Apache Spark Component Guide
Also available as:
PDF
loading table of contents...

Accessing Spark SQL through JDBC or ODBC: Prerequisites

Using the Spark Thrift server, you can remotely access Spark SQL over JDBC (using the JDBC Beeline client) or ODBC (using the Simba driver).

The following prerequisites must be met before accessing Spark SQL through JDBC or ODBC:

  • The Spark Thrift server must be deployed on the cluster.

  • Ensure that SPARK_HOME is defined as your Spark directory:

    export SPARK_HOME=/usr/hdp/current/spark-client

If you want to enable user impersonation for the Spark Thrift server, so that the Thrift server runs Spark SQL jobs as the submitting user, see Configuring the Spark Thrift server.

Before accessing Spark SQL through JDBC or ODBC, note the following caveats:

  • The Spark Thrift server works in YARN client mode only.

  • ODBC and JDBC client configurations must match Spark Thrift server configuration parameters.

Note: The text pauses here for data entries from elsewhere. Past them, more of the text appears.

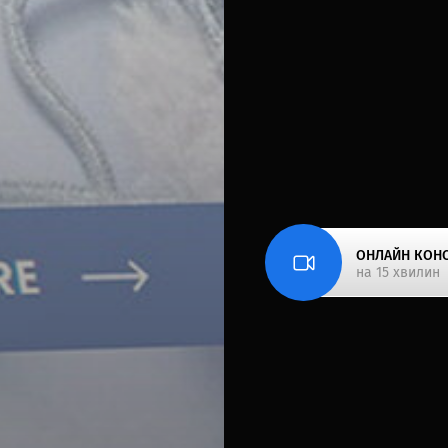
ОНЛАЙН КОНС
на 15 хвилин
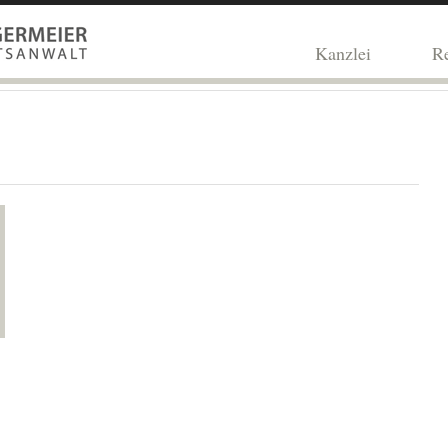
Kanzlei
Re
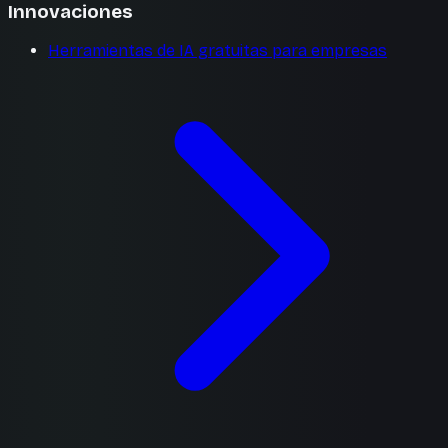
Innovaciones
Herramientas de IA gratuitas para empresas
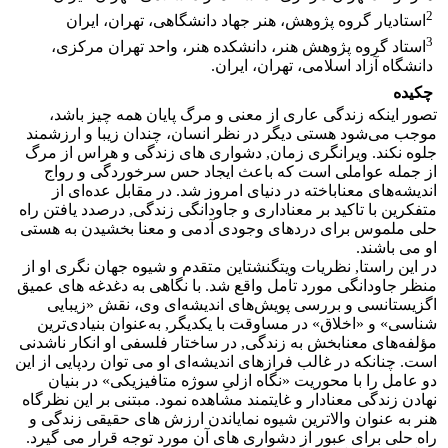
2
استادیار گروه پژوهش، هنر جهاد دانشگاهی، تهران، ایران
3
استاد گروه پژوهش هنر، دانشکده هنر، واحد تهران مرکزی،
دانشگاه آزاد اسلامی، تهران، ایران.
چکیده
تصور اینکه زندگی عاری از معنی و مرگ پایان همه چیز باشد،
موجب می‌شود هستی دیگر در نظر انسان، چندان زیبا و ارزشمند
جلوه نکند. ویرانگری زمان, دشواری های زندگی و هراس از مرگ
از جمله عواملی است که باعث ایجاد حس سرخوردگی و رواج
اندیشه‌های معناباخته در دنیای امروز شد. در‌ ‌‏مقابل عده‌ای از
متفکرین با تاکید بر معناداری و جاودانگی زندگی, درصدد یافتن راه
حلی ملموس برای دردهای وجودی آدمی و معنا بخشیدن به هستی
او می باشند.
در این راستا, نظریات ویتگنشتاین متقدم و شیوه جهان نگری او از
منظر جاودانگی مورد تامل واقع شد. با نگاهی به دغدغه های عمیق
اگزیستانسی و بررسی پویش‌های اندیشه‌ای وی، نقش «زیبایی
شناسی» و «اخلاق» در مساوقت با یکدیگر, به‌عنوان بنیادی‌ترین
مؤلفه‌های معنابخش به زندگی, در ساختار فلسفی او انکار ناشدنی
است. چنانکه در غالب فرازهای اندیشه‌ای او می توان ردپایی از این
دو عامل را با محوریت «نگاه ازلیِ سوژه متافیزیکی» در بنیان
نهادن زندگی معنادار و غایتمند مشاهده نمود. مبتنی بر این نظرگاه
هنر به عنوان والاترین شیوه نمایاندن ارزش های حقیقی زندگی و
راه حلی برای عبور از دشواری های آن مورد توجه قرار می گیرد.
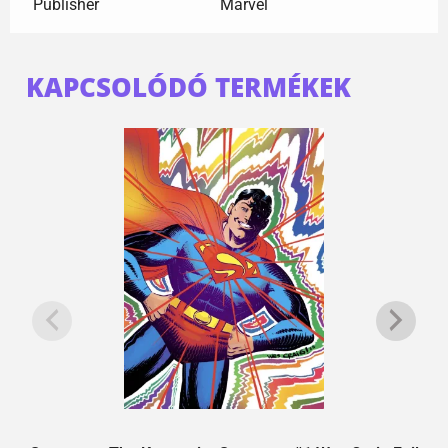
Publisher
Marvel
KAPCSOLÓDÓ TERMÉKEK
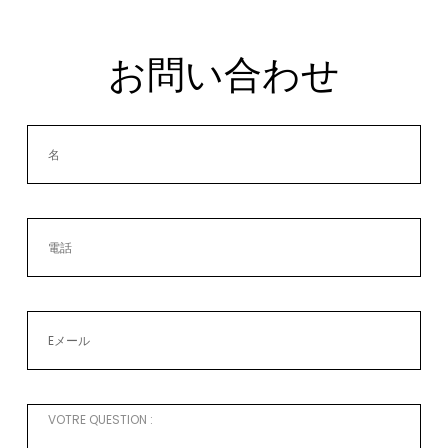
お問い合わせ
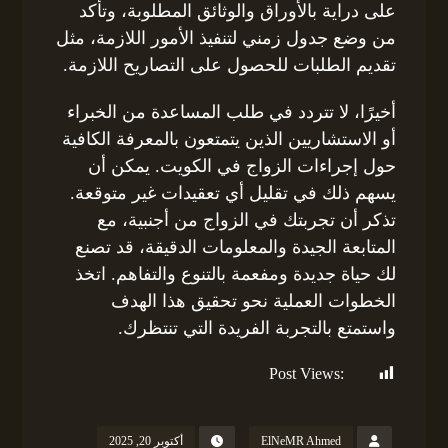
على دراية بالأوراق والوثائق المطلوبة، وتأكد
من وضع جدول زمني لتنفيذ الأمور اللازمة، مثل
تقديم الطلبات للحصول على التصاريح اللازمة.
أخيرًا، لا تتردد في طلب المساعدة من الخبراء
أو الاستشاريين الذين يتمتعون بالمعرفة الكافية
حول إجراءات الزواج في الكويت. يمكن أن
يسهم ذلك في تقليل أي تعقيدات غير متوقعة.
تذكر أن تجربتك في الزواج من أجنبية، مع
المتابعة الجيدة والمعلومات الدقيقة، قد تصنع
لك حياة جديدة ومفعمة بالتنوع والتفاهم. اتخذ
الخطوات العملية نحو تحقيق هذا الهدف
واستمتع بالتجربة الفريدة التي تنتظرك.
Post Views:
210
ElNeMR Ahmed
أكتوبر 20, 2025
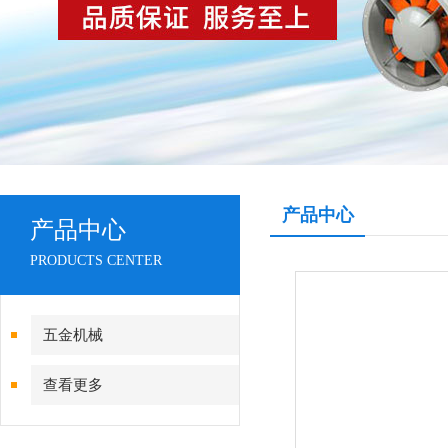
产品中心
产品中心
PRODUCTS CENTER
五金机械
查看更多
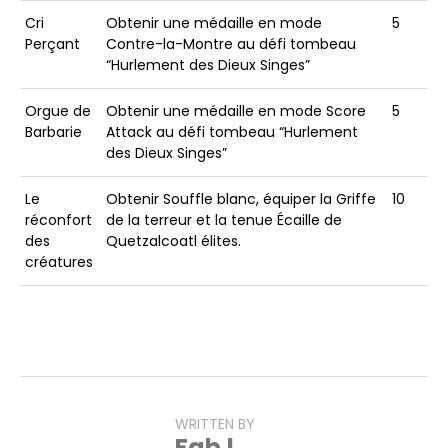
Cri
Obtenir une médaille en mode
5
Perçant
Contre-la-Montre au défi tombeau
“Hurlement des Dieux Singes”
Orgue de
Obtenir une médaille en mode Score
5
Barbarie
Attack au défi tombeau “Hurlement
des Dieux Singes”
Le
Obtenir Souffle blanc, équiper la Griffe
10
réconfort
de la terreur et la tenue Écaille de
des
Quetzalcoatl élites.
créatures
WRITTEN BY
Fab !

For example, if the Thrift server is configured to listen in binary mode, the client should send binary requests and use HTTP mode when the Thrift server is configured over HTTP.

  • All client requests coming to the Spark Thrift server share a SparkContext.

Additional Spark Thrift Server Commands

To list available Thrift server options, run ./sbin/start-thriftserver.sh --help.

To manually stop the Spark Thrift server, run the following commands:

su spark
./sbin/stop-thriftserver.sh